LG Energy Solution, a Korean battery maker, announced its plan to build a 4.5-million-square-foot (103-acre) lithium-ion battery factory with a production capacity of 45 gigawatt-hours in Windsor, a southwestern city in Ontario, with Stellantis in March last year. The two companies established NextStar Energy for the project, of which LG Energy Solution holds 51 percent and Stellantis the rest.

The $3.7 billion project was estimated to create 2,500 new jobs in the region. The commercial operation is set to begin in 2024.

In May, LG Energy Solution and Stellantis halted construction of the Ontario plant, saying that the Canadian government did not provide the undisclosed total of incentives that was promised beforehand.

LG Energy Solution and Stellantis have been demanding Canada increase incentives after the U.S. IRA was enacted in August, according to media reports.

In April, the Canadian government provided tax credits worth 13 billion Canadian dollars ($9.8 billion) and grants worth 700 million Canadian dollars to Volkswagen, a German carmaker, to bring its battery plant into the country.

While no further details on the agreement have been provided, NextStar Energy is believed to have received government incentives worth as much as 19 billion Canadian dollars, according to the local news outlet Windsor Star.

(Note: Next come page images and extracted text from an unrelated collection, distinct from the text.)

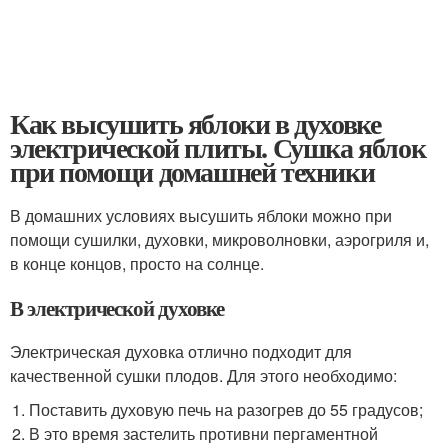
Как высушить яблоки в духовке
электрической плиты. Сушка яблок
при помощи домашней техники
В домашних условиях высушить яблоки можно при
помощи сушилки, духовки, микроволновки, аэрогриля и,
в конце концов, просто на солнце.
В электрической духовке
Электрическая духовка отлично подходит для
качественной сушки плодов. Для этого необходимо:
Поставить духовую печь на разогрев до 55 градусов;
В это время застелить противни пергаментной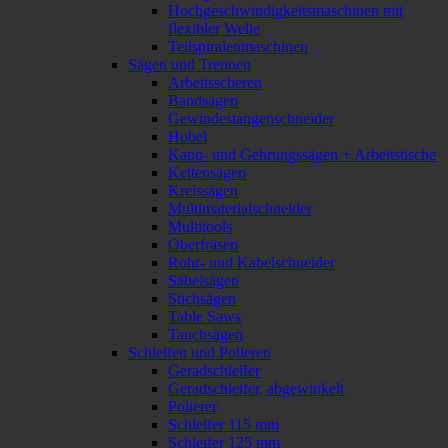
Hochgeschwindigkeitsmaschinen mit
flexibler Welle
Teilspiralenmaschinen
Sägen und Trennen
Arbeitsscheren
Bandsägen
Gewindestangenschneider
Hobel
Kapp- und Gehrungssägen + Arbeitstische
Kettensägen
Kreissägen
Multimaterialschneider
Multitools
Oberfräsen
Rohr- und Kabelschneider
Säbelsägen
Stichsägen
Table Saws
Tauchsägen
Schleifen und Polieren
Geradschleifer
Geradschleifer, abgewinkelt
Polierer
Schleifer 115 mm
Schleifer 125 mm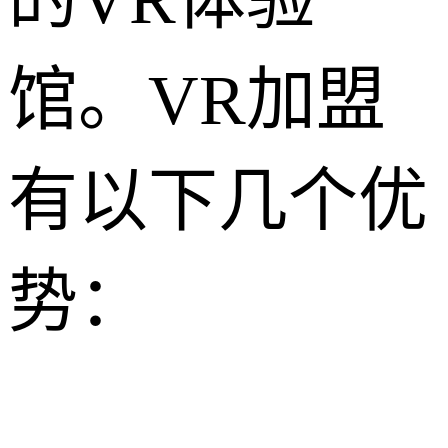
馆。VR加盟
有以下几个优
势：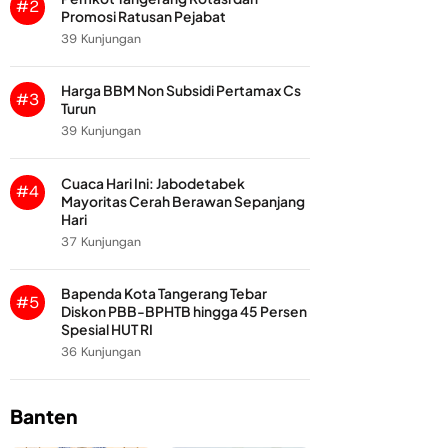
#2
Promosi Ratusan Pejabat
39 Kunjungan
Harga BBM Non Subsidi Pertamax Cs
#3
Turun
39 Kunjungan
Cuaca Hari Ini: Jabodetabek
#4
Mayoritas Cerah Berawan Sepanjang
Hari
37 Kunjungan
Bapenda Kota Tangerang Tebar
#5
Diskon PBB-BPHTB hingga 45 Persen
Spesial HUT RI
36 Kunjungan
Banten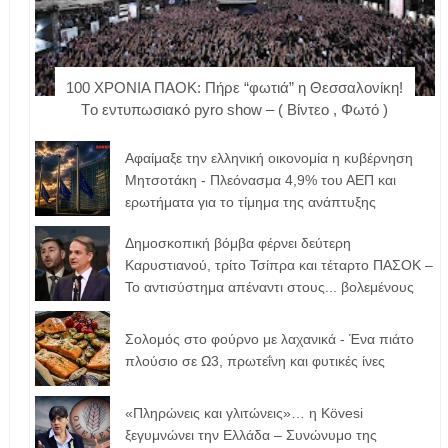
100 ΧΡΟΝΙΑ ΠΑΟΚ: Πήρε “φωτιά” η Θεσσαλονίκη!
Tο εντυπωσιακό pyro show – ( Βίντεο , Φωτό )
Αφαίμαξε την ελληνική οικονομία η κυβέρνηση
Μητσοτάκη - Πλεόνασμα 4,9% του ΑΕΠ και
ερωτήματα για το τίμημα της ανάπτυξης
Δημοσκοπική βόμβα φέρνει δεύτερη
Καρυστιανού, τρίτο Τσίπρα και τέταρτο ΠΑΣΟΚ –
Το αντισύστημα απέναντι στους... βολεμένους
Σολομός στο φούρνο με λαχανικά - Ένα πιάτο
πλούσιο σε Ω3, πρωτεΐνη και φυτικές ίνες
«Πληρώνεις και γλιτώνεις»… η Kövesi
ξεγυμνώνει την Ελλάδα – Συνώνυμο της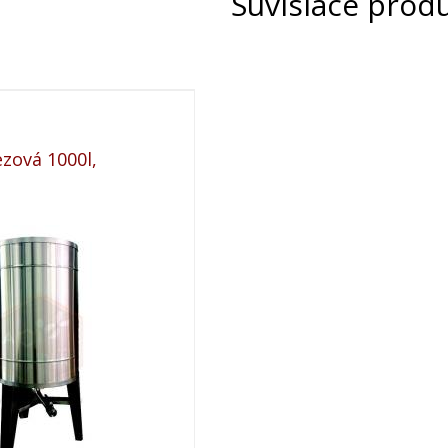
Súvisiace prod
rý nie je uvádzaný ako tovar skladom, vieme zab
 predfaktúry. O presnom termíne Vás budeme infor
zová 1000l,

“We are deeply grateful to the Korean government for its support in proceeding with the deal, and also to the Canadian government for its tireless effort,” said Kim Dong-myung, LG Energy Solution president and head of the Advanced Automotive Battery Division, in a release.

In May, Canadian Prime Minister Justin Trudeau met with President Yoon Suk Yeol during his state visit to Korea. He also attended meetings with executives of LG Energy Solution.